User experience (UX) refers to the emotional, aesthetic, and functional experience of a product or service as perceived by the user (Pettersson et al., 2018).
Users react to aesthetic and hedonic experiences rather emotionally and subjectively - both positive and negative (Bhandari et al., 2019). However, explicit research methods such as surveys and interviews are limited in reliably gathering and analyzing emotional data, e.g., due to social desirability bias or instructor bias (Blair et al., 2020; Ekman, 2009). This leads to uncertainty for UX researchers, marketing managers, entrepreneurs, and designers about which methods to apply for testing the aesthetic and hedonic aspects of their prototypes, products, services, and communication (Law et al., 2014; Tawfik et al., 2022).

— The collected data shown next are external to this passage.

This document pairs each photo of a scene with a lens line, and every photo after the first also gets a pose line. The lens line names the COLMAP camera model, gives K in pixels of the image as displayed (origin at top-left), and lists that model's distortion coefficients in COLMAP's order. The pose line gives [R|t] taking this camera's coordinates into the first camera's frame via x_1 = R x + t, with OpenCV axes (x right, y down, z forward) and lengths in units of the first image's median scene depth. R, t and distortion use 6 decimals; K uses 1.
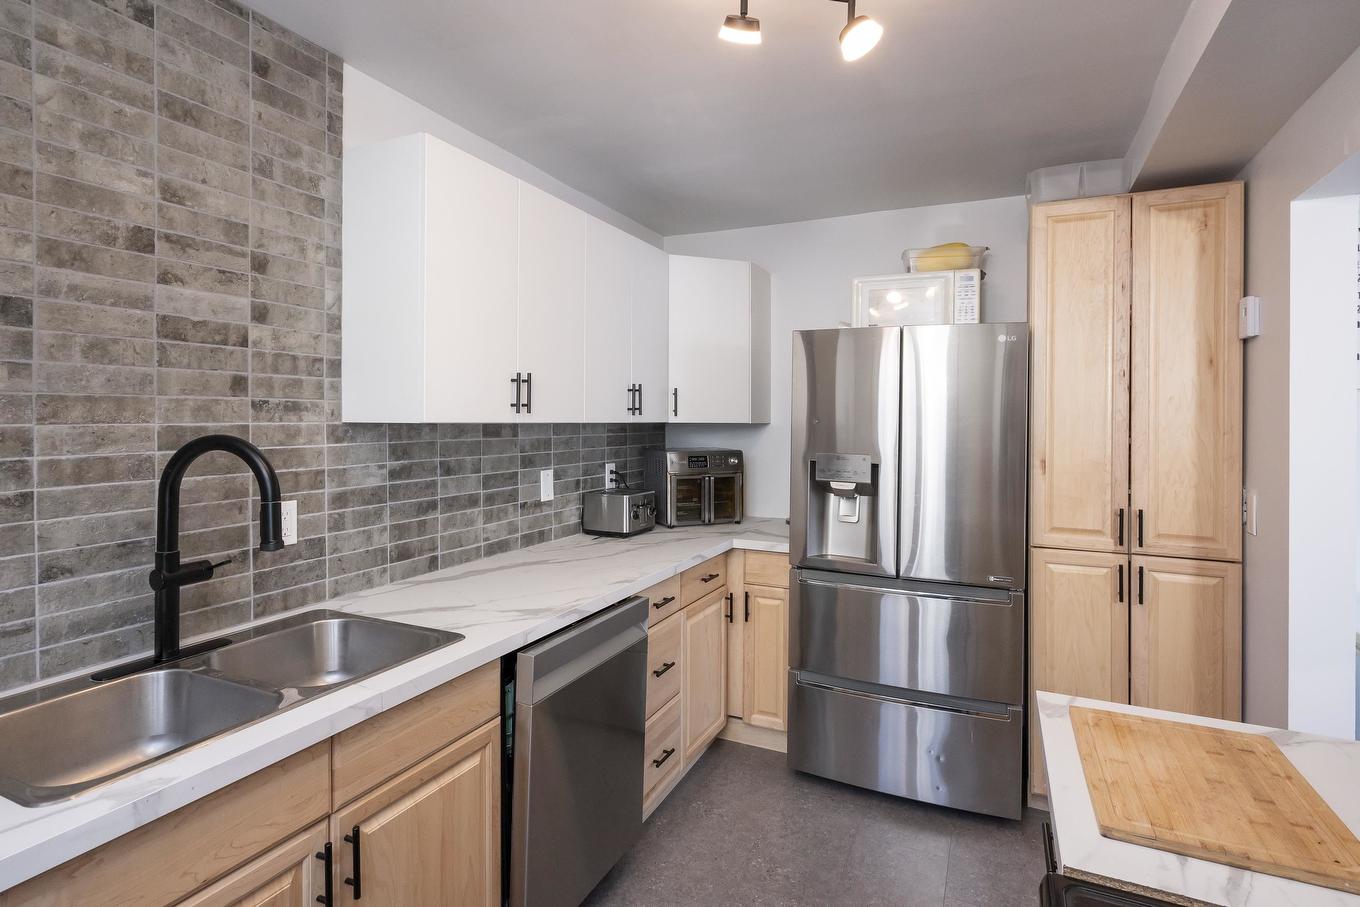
lens RADIAL K [[691.1, 0, 674.1], [0, 691.1, 405.4], [0, 0, 1]] dist [-0.002816, 0.000722]
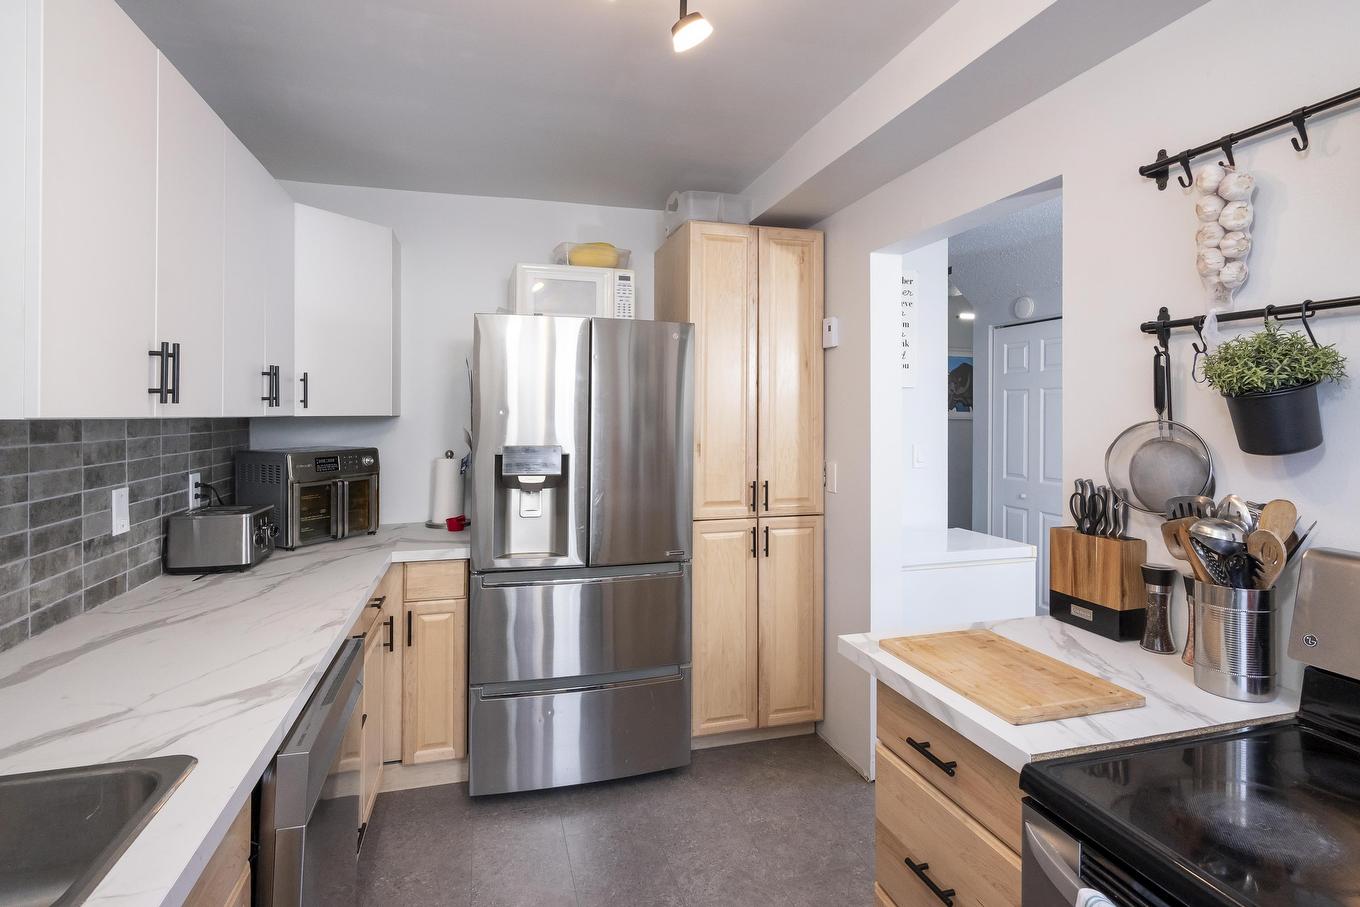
lens RADIAL K [[693.7, 0, 679.7], [0, 693.7, 394.9], [0, 0, 1]] dist [-0.001082, 0.000309]
pose [[0.752108, 0.008036, 0.658991, -0.274576], [-0.005517, 0.999967, -0.005897, 0.004138], [-0.659017, 0.000799, 0.752128, 0.164261]]
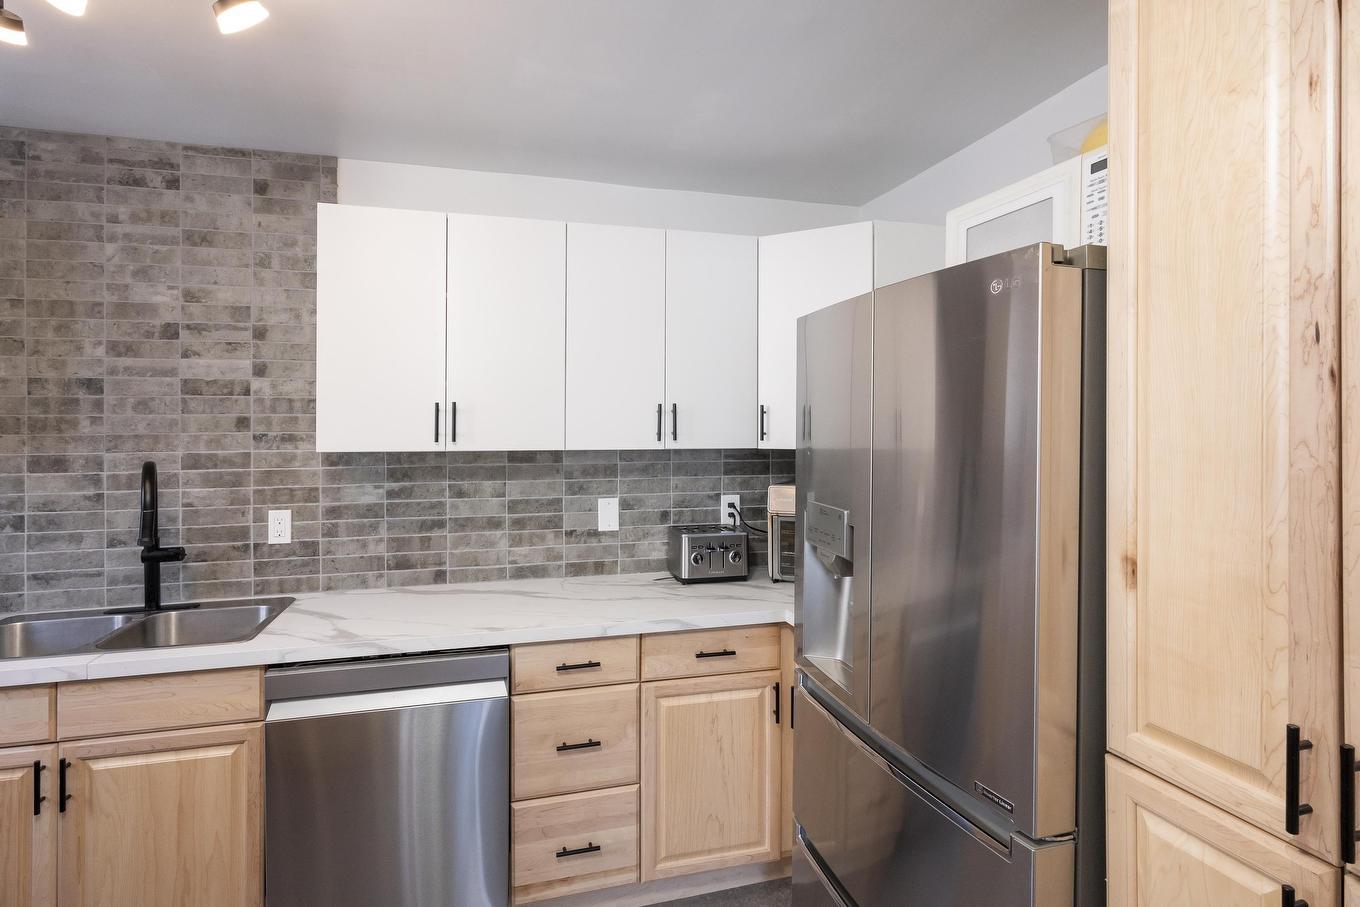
lens RADIAL K [[699.8, 0, 659.9], [0, 699.8, 412.5], [0, 0, 1]] dist [0.000549, 0.001488]
pose [[0.647837, -0.024333, -0.761390, 0.735214], [0.021623, 0.999674, -0.013550, -0.010655], [0.761472, -0.007685, 0.648153, 0.545806]]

To address this need, a toolbox for Digital Empathy (DE) containing six methods for collecting and analyzing implicit, explicit, and behavioral reactions within UX is developed, namely Facial Coding, Eye Tracking, Qualitative Interview, Think Aloud Protocol, Log File Analysis, Survey/Questionnaire. Digital Empathy is understood as an approach to empathizing with users’ feelings and thoughts when interacting with digital technologies and designing user experiences of highly functional, aesthetic, and hedonic quality (Klug & Hahn, 2021). DE is becoming a must-have in marketing practice as UX research moves towards frameworks that incorporate artificial empathy since users expect digital technologies to be tailored to their current cognitive and affective conditions (Liu-Thompkins et al., 2022).
This dissertation project will triangulate methods from the developed DE toolbox within established conceptual frameworks from marketing research to yield insights about the added value of these UX research methods combined to better understand and predict user behavior.